Ackermann welcomes eurozone deal

Written by The Financial Times | Updated: Oct 28 2011, 08:08am hrs
By Chris Bryant in Frankfurt

Josef Ackermann, chief executive of Deutsche Bank and chairman of the Institute of International Finance, a global association of banks and finance houses, described the three-part deal to solve the eurozone crisis as a satisfying compromise.

Under the mandatory scheme Europes banks will be forced to find about 106bn euros of extra capital by the end of June to meet a 9 per cent capital threshold, after revaluing sovereign debt at market rate.

Germanys 13 lenders are estimated to need a further 5.2bn euros, a figure that is significantly below some analysts predictions.

Deutsche Bank has already written down the value of its Greek bonds by more than 50 per cent and said this week it would not need to take additional management action or take public money.

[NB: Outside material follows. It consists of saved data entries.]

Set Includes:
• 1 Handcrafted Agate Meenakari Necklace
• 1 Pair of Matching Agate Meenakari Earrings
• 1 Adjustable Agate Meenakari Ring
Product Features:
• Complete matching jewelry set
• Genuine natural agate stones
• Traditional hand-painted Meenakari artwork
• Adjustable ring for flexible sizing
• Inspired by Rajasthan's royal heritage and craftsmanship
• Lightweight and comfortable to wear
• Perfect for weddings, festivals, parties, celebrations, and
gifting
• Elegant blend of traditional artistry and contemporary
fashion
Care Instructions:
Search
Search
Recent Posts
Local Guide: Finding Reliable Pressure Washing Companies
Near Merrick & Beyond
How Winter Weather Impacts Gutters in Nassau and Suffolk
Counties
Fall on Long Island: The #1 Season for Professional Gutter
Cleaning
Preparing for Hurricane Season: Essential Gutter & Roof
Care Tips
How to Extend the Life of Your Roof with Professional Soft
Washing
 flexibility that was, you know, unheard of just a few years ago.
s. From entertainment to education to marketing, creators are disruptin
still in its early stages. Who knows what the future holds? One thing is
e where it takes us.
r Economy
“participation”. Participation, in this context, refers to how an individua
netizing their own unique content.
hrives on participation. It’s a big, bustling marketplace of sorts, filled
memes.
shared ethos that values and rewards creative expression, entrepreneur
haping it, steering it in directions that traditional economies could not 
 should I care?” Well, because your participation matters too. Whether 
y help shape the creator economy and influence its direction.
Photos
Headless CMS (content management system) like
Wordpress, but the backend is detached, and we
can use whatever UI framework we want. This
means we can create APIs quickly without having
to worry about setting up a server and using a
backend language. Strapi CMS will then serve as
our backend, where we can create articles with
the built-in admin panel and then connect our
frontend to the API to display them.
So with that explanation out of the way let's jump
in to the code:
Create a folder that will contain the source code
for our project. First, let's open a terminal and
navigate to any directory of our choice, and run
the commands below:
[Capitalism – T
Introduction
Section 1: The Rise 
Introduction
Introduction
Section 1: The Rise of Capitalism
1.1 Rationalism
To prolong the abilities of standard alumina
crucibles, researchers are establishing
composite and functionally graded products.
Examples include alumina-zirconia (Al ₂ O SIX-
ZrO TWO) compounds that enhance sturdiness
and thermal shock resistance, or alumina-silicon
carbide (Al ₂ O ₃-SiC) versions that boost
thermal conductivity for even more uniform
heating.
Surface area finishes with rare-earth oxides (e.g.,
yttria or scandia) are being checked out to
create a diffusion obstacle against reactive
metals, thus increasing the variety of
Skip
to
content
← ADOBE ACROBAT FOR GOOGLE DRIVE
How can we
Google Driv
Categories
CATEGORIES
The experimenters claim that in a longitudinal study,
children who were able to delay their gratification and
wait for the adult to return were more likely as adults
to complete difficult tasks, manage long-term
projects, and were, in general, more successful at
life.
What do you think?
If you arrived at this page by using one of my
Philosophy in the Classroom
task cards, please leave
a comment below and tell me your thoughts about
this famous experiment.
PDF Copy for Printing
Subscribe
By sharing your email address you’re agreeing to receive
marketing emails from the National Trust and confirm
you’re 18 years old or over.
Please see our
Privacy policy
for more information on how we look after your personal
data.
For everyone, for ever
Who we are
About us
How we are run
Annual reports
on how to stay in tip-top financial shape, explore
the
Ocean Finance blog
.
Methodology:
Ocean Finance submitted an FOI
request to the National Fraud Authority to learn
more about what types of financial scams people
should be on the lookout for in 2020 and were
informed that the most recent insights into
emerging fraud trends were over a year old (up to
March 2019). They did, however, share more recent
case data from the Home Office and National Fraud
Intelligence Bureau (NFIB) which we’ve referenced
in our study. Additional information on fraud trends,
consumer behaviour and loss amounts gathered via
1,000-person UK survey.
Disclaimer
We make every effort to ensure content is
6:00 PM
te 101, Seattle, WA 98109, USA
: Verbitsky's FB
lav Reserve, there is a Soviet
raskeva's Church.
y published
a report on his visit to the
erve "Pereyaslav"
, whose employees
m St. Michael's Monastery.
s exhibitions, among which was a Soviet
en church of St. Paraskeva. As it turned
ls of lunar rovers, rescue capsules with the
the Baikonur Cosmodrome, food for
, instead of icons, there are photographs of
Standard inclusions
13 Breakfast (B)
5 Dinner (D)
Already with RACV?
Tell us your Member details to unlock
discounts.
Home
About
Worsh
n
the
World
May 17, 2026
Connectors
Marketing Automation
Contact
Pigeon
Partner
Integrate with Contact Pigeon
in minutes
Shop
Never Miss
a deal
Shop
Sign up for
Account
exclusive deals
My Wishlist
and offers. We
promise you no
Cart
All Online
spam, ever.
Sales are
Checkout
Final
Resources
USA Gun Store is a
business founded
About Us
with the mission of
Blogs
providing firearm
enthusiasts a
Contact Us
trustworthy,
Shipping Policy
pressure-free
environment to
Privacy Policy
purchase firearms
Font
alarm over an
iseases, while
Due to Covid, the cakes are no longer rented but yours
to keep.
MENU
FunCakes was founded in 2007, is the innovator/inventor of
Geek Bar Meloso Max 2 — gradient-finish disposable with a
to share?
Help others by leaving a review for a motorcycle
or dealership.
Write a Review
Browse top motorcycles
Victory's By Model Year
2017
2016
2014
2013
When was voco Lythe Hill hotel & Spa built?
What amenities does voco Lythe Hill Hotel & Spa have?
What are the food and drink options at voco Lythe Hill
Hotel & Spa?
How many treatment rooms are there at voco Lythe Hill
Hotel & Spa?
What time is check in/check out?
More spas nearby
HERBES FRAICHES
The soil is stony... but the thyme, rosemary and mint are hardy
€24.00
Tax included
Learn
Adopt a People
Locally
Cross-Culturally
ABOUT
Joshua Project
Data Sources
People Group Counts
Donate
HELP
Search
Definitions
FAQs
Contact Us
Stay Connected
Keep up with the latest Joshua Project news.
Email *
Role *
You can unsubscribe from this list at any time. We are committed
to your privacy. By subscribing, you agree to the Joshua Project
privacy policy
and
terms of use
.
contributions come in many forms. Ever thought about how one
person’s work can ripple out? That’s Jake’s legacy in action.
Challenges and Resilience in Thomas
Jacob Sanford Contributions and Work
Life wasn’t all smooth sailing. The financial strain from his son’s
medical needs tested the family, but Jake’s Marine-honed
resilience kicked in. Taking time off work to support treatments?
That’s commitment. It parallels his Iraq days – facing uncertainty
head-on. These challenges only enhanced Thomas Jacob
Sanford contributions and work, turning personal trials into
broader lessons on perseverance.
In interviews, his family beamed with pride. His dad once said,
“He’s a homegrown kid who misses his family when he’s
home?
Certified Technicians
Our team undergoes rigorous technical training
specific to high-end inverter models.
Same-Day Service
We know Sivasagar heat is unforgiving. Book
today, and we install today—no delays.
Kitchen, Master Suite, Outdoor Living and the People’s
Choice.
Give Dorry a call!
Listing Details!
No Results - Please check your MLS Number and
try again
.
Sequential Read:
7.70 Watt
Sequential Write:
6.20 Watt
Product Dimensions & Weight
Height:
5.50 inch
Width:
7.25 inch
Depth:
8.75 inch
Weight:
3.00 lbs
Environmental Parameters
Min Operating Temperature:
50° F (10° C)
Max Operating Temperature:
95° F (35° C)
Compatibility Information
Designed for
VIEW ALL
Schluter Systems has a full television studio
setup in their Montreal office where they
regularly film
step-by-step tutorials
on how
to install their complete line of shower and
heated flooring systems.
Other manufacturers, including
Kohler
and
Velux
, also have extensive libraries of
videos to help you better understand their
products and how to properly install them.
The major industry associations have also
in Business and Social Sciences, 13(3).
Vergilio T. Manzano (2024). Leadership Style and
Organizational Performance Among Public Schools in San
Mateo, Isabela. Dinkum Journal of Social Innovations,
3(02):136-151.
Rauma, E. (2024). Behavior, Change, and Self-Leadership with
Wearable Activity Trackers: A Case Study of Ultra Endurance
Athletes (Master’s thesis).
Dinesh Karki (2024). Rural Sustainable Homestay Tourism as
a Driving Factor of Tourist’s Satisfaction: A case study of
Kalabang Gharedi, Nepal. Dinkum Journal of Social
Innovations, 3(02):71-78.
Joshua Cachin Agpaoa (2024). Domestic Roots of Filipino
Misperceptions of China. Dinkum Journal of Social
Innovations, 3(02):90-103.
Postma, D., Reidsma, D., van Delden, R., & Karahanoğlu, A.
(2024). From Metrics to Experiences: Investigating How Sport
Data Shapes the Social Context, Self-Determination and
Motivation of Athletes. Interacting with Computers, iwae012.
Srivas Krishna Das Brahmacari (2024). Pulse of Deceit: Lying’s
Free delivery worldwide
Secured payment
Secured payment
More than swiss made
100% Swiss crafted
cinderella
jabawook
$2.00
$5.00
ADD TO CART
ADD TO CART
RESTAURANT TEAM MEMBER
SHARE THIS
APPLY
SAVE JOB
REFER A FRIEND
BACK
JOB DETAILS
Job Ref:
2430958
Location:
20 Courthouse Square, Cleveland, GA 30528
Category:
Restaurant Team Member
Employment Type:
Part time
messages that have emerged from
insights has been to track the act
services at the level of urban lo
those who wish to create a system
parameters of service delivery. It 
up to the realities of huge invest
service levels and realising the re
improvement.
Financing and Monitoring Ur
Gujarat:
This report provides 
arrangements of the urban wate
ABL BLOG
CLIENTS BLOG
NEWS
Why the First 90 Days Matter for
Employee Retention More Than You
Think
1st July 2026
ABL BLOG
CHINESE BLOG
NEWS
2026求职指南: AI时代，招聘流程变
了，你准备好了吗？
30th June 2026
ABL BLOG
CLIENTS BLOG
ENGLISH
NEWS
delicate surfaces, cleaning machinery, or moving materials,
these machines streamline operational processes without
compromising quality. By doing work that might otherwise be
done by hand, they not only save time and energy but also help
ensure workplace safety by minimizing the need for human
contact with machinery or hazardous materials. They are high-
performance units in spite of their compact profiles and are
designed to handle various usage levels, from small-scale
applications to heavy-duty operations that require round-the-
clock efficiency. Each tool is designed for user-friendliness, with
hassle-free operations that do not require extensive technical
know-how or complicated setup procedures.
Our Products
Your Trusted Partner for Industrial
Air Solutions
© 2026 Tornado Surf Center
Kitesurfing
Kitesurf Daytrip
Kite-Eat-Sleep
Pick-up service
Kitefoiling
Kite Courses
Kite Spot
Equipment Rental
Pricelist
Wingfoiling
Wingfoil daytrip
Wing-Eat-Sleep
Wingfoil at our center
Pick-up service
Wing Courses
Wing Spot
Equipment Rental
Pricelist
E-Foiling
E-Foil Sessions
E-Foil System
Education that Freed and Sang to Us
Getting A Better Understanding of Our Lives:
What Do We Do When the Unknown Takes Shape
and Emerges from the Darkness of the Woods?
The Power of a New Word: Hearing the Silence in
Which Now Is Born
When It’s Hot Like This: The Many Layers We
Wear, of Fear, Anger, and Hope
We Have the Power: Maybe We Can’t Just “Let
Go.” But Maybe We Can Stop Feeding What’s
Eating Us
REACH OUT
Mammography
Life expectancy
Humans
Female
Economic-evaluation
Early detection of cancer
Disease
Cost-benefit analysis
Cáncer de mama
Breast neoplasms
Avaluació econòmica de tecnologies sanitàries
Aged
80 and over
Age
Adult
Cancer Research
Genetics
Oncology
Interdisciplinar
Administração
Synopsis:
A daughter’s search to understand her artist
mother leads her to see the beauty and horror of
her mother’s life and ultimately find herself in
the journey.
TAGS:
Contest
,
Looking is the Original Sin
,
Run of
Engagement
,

Meanwhile, Commerzbank, Germanys second-largest lender by market capitalisation, said it would also not seek state aid in seeking to reach a sum of 2.9bn euros in extra capital calculated by the EBA. Commerzbank holds Greek bonds currently valued at around 2.2bn euros, the most among German banks.

We can reach the required ratio by means of a reduction in risk-weighted assets in non-core areas, the sale of non-strategic assets or retained earnings, for example. One thing goes without saying: We do not intend to make use of public funds, said Eric Strutz, chief financial officer.

We welcome the fact that the markets now have clarity with respect to the requirements put into place by EBA from mid-2012 onwards, he added.

Commerzbank is due to report quarterly results on November 4.